Sebastian Vettel counts Bernie Ecclestone as a close friend, confidante if you wish, but the former F1 supremo is wondering if the German is capable of returning Ferrari to championship glory as his legendary compatriot Michael Schumacher did two decades ago.
Speaking to La Gazzetta Dello Sport ahead of season final Abu Dhabi weekend, Ecclestone was asked for his thoughts on Ferrari’s failure to win the championship despite apparently having the best package to do so since the advent of the turbo hybrid era.
Ecclestone admitted, “I really thought Ferrari would do it this year and really don’t know where they lost their way, at what point they lost it and there was no valid reason. I don’t know.”
“Sebastian made mistakes, the team made mistakes. On some tracks, Mercedes were stronger but in the end, on average, Ferrari had the better car.”
Vettel was not able to maximise the package at his disposal and made big mistakes – throwing away victory at his home German Grand Prix while leading comfortably. Thereafter there were too many niggles and fumbles which agitated the German.
Perhaps most surprising has been the emotional instability of the four times Formula 1 World Champion, not the cool calculated stereotype German. Instead, he was an emotional hothead, reacting to pressure in ways expected of those brought up closer to the Mediterranean.
Bernie: Sebastian is not the finished product, he is just disoriented
Ecclestone continued, “At Red Bull, Seb was well loved, something he got used to. He spoke with everyone, everyone talked to him. He felt comfortable within that team.”
“I think Ferrari has not been like that. This has affected his focus and concentration. It should not have happened, but Sebastian showed an emotionally sensitive side to his character, which is strange for a German…”
“Vettel must harness his inner strength, look at things with greater calmness. He is not the finished product, he is just disoriented. He has everything in his power to recover and find himself again. We miss the real Seb!”

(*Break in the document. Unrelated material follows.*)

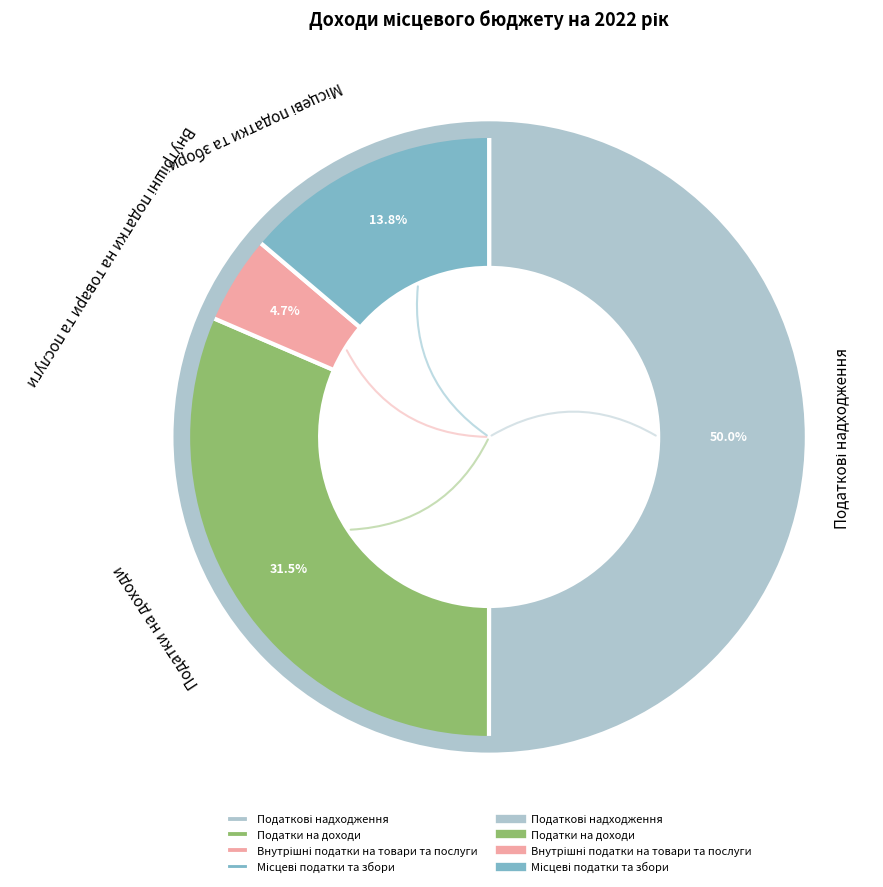

How much of the chart is everything except Податки на доходи?

68.5%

Vettel and Ferrari started the season with a bang, winning both races and gaining an early advantage over Mercedes until things started to go seriously pear-shaped.
After the summer break, Mercedes closed the gap, while Ferrari fumbled race after race, the rest is well-documented history: the Silver Arrows are double F1 champions, their tenth title in five years. The red team again empty-handed.

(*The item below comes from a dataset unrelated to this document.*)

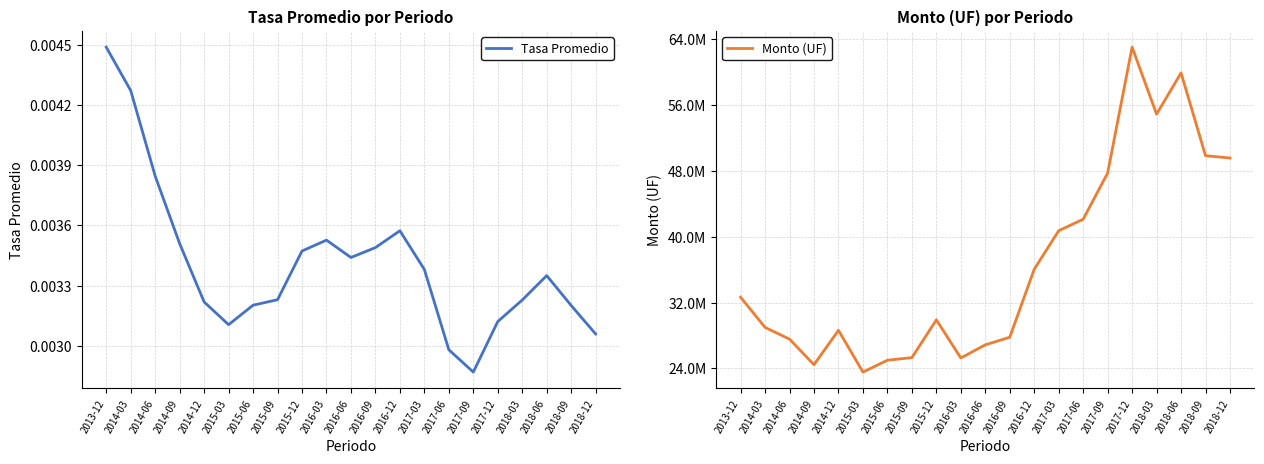

List the series in order of their overall mean, highest first.

Monto (UF), Tasa Promedio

Invariably when Ferrari performance in Formula 1 is measured, the benchmark will always be the golden years of Schumacher at Maranello with the three wise men Jean Todt, Ross Brawn and Rory Byrne returning the team to the top and triggering five years of dominance.
Bernie: They have to look carefully at the team and determine if the right people are in the right places
Ecclestone recalled, “Michael took Ferrari on his shoulders and drove them out of that crisis. He was a leader, Vettel is not like that.”

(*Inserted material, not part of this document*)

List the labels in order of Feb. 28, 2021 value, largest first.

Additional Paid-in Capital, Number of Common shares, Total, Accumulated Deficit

After ending the Luca di Montezemolo era at Ferrari, the late Sergio Marchionne appeared to galvanise the team with his brash fire and brimstone style. His sudden absence a clear blow to the team in a time when strong leadership was required.
For now, his successors John Elkann and Louis Camilleri have been virtually invisible, apparently hands-off, unlike the former chief. The two now in charge have been conspicuous by their silence.
Asked if Marchionne’s death cost Ferrari the title this year, Ecclestone replied, “I really think so. He was a man who inspired and was respected. His presence would have given everyone more confidence to reach that goal.”
As for the new leadership, the 88-year-old Briton said, “They have to look carefully at the team and determine if the right people are in the right places.”
“Today’s Reds remind me of the mid-nineties when I convinced Todt to go to Maranello. It is a typical Italian problem, at Ferrari they have numerous valuable assets but we need someone to channel them to make them yield.
“I do not know who that might be, but it must be someone who speaks Italian and is willing to be at the factory 24-hours a day. You do not need an advisor-type or one who gives orders and then disappears.”
Finally, with regards to the Scuderia going against their drivers’ tradition next year and taking on young Charles Leclerc while dropping their veteran Kimi Raikkonen, Ecclestone warned, “This was a step backwards and seems a shame to me. I would have kept [Kimi] at Ferrari.”